Piñeiro no descuidó ningún detalle, y si por ahí aparece algún toque más cercano a estos tiempos, bien le podemos echar la culpa al cultor de los '60 Philippe Garrel, hoy tan de moda entre los cineastas snobs. ¡ Lástima que no tenga la misma influencia el humorista Otar Iosselani! Una sola cosa distingue prima facie al autor porteño: su reiterado registro de estatuas y muestras de arte funerario. Aquí las tomas son de Recoleta. Cabe atribuirle, antes, las que hizo en Chacarita para el film colectivo «A propósito de Buenos Aires», donde una joven parada a la puerta de un panteón hacía la mímica de un tema completo de Mercedes Simone. Nos arriesgamos a suponer que en sus planes está filmar algo en el cementerio de Flores.
También nos arriesgaríamos a verlo, si acaso reemplazara con una buena historia toda esa tendencia a las charlas vanas, la intriga mínima, y el guiño superficial que tiene «El hombre robado».
Jóvenes malhumoradas, muchachos desganados, variantes sentimentales, indecisiones laborales, diálogos insípidos, robo de piezas de museos públicos (que los personajes involucrados practican sin la menor culpa, como sintiéndose por encima de las normas), referencias culteranas, algunas tomas desaprovechadas del Museo Larreta, el Museo Sarmiento, el Botánico, y la Librería Romano, constituyen el grueso del asunto. Como guiño literario, figuran unas menciones al «Otelo» que alguien está ensayando, y a la «Campaña en el Ejército Grande», que la protagonista lee, y el film a veces aplica. Por ejemplo, se alcanza a leer un párrafo mencionando la posibilidad de lluvia, y en la escena siguiente vemos a la chica con un paraguas. Alguien, también, atribuye a ese libro de Sarmiento un relato al gusto de Lucio V. Mansilla, lo que acaso forma parte de una estrategia narrativa como la que propone una de las jóvenes: presentarse a examen con un libro que pocos hayan leído. De hecho, «Campaña...» cumple hoy ese requisito.

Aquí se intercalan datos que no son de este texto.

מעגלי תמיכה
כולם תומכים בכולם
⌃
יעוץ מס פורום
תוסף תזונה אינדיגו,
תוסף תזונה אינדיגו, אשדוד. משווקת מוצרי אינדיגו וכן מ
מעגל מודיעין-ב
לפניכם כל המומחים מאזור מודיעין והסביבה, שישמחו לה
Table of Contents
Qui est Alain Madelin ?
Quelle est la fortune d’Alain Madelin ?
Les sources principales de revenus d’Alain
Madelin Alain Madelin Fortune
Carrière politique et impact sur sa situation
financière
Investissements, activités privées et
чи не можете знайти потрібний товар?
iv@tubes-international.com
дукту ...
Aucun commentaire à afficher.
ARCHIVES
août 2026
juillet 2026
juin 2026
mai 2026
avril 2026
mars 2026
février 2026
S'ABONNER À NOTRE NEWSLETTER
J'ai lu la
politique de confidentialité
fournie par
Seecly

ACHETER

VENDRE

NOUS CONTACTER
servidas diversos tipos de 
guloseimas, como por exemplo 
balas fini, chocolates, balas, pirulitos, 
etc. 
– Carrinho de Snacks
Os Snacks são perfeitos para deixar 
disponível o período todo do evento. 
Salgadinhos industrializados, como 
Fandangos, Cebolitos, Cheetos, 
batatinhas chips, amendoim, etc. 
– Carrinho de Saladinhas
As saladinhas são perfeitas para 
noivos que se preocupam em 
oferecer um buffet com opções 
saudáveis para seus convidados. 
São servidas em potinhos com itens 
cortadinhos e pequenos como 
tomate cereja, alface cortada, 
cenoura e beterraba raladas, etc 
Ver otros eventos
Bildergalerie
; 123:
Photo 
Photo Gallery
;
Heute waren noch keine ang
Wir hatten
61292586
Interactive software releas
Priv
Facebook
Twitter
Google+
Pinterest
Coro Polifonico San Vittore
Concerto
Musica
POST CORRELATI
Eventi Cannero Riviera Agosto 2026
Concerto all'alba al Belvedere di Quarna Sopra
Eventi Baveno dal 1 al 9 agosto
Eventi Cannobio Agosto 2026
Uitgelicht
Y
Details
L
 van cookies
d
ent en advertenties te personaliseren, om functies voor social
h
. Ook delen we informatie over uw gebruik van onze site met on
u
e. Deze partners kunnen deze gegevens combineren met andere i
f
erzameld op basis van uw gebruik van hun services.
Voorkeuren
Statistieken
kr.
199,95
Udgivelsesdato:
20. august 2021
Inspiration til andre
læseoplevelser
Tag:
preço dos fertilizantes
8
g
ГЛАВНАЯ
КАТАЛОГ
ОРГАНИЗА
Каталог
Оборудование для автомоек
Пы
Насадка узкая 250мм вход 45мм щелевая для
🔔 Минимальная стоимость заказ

Sin embargo, bien podría ser una buena lectura de vacaciones, sobre todo cuando va contando, día por día, lo que fue el verano de 1851. Verano que, dicho sea de paso, Sarmiento terminó en Río de Janeiro. Como se dice, un verdadero adelantado. (Queda como desafío para otro autor, trasladar al cine cualquier página de ese libro, por ejemplo las referidas a las concubinas de Urquiza, la visita a la tumba de Camila O'Gorman, la habilidad del doctor Villegas para robarle dos millones de pesos a Rosas, la extendida costumbre del degüello).